Retailer Harvey Norman warned on Monday of a 40 per cent decline in the company's profit due to hefty discounts. The firm estimated pre-tax profit for the year to June at $227 million, down from the previous financial year's $373 million.
It is not just the mark downs in tag prices that caused the reduction in profit but also a 7 per cent drop in global sales to $5.74 billion. Like-for-like sales in Australia also dipped 7 per cent while on a global basis it went down 6.5 per cent. Harvey Norman operates in Australia, New Zealand, Slovenia, Croatia and Ireland.
Harvey Norman explained the decrease in sales and profit to the weak retail environment and price deflation, particularly technology products. Despite the weak consumer confidence, the firms said its retail franchisees will continue to innovate, invest and improve product offering, online sales, staff development and strategic category enhancements.
It attributes the slump in global sales to the 6 per cent deterioration of the euro and the 4.7 per cent decline of the British pound. However, Harvey Norman said it benefited from the 1.7 per cent appreciation of the New Zealand dollar.

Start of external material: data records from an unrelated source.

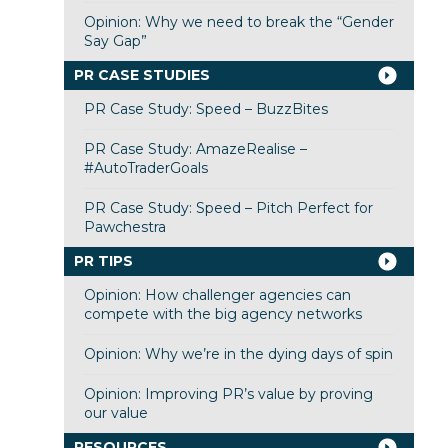
Opinion: Why we need to break the “Gender
Say Gap”
PR CASE STUDIES
PR Case Study: Speed – BuzzBites
PR Case Study: AmazeRealise –
#AutoTraderGoals
PR Case Study: Speed – Pitch Perfect for
Pawchestra
PR TIPS
Opinion: How challenger agencies can
compete with the big agency networks
Opinion: Why we’re in the dying days of spin
Opinion: Improving PR’s value by proving
our value
RESOURCES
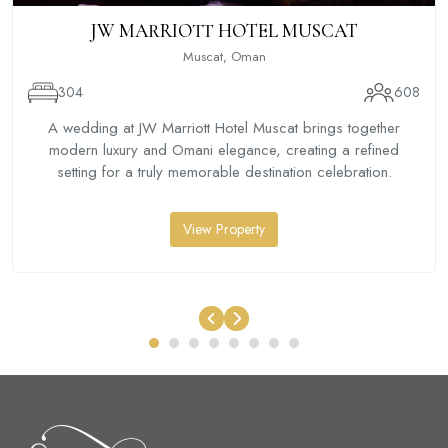
JW MARRIOTT HOTEL MUSCAT
Muscat, Oman
304
608
A wedding at JW Marriott Hotel Muscat brings together
modern luxury and Omani elegance, creating a refined
setting for a truly memorable destination celebration.
View Property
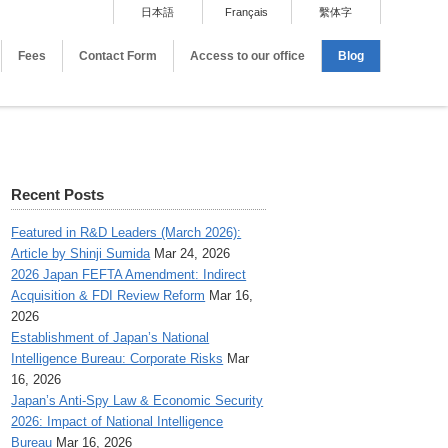
日本語
Français
繫体字
Fees
Contact Form
Access to our office
Blog
Recent Posts
Featured in R&D Leaders (March 2026):
Article by Shinji Sumida
Mar 24, 2026
2026 Japan FEFTA Amendment: Indirect
Acquisition & FDI Review Reform
Mar 16,
2026
Establishment of Japan’s National
Intelligence Bureau: Corporate Risks
Mar
16, 2026
Japan’s Anti-Spy Law & Economic Security
2026: Impact of National Intelligence
Bureau
Mar 16, 2026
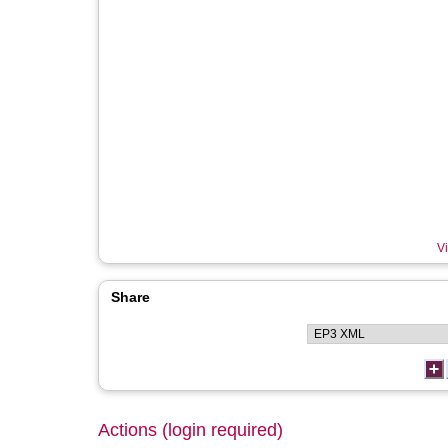
Vi
Share
Actions (login required)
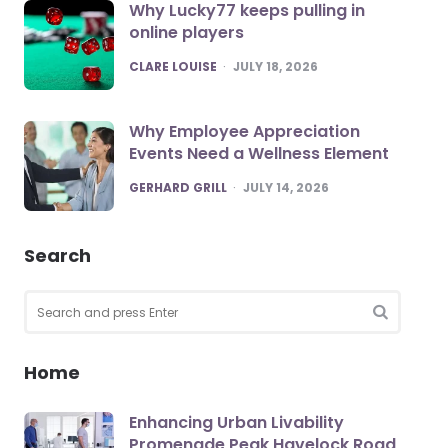
Why Lucky77 keeps pulling in
online players
POSTED
CLARE LOUISE
JULY 18, 2026
Why Employee Appreciation
Events Need a Wellness Element
POSTED
GERHARD GRILL
JULY 14, 2026
Search
Search
for:
SEARCH
Home
Enhancing Urban Livability
Promenade Peak Havelock Road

Harvey Norman Chairman and Founder Gerry Harvey admitted the electronic retailer's results are worse than expected. He pointed out that more retailers closed shop in the past 18 months and forecasts worse days ahead for the retail industry.
Even supermarket giants Woolworths and Coles believe there would be not much change in consumer behaviour in the coming months.
The only time that Australia's retail sector temporarily experienced an uptick in sales was when the federal government released carbon tax compensation to some households in June.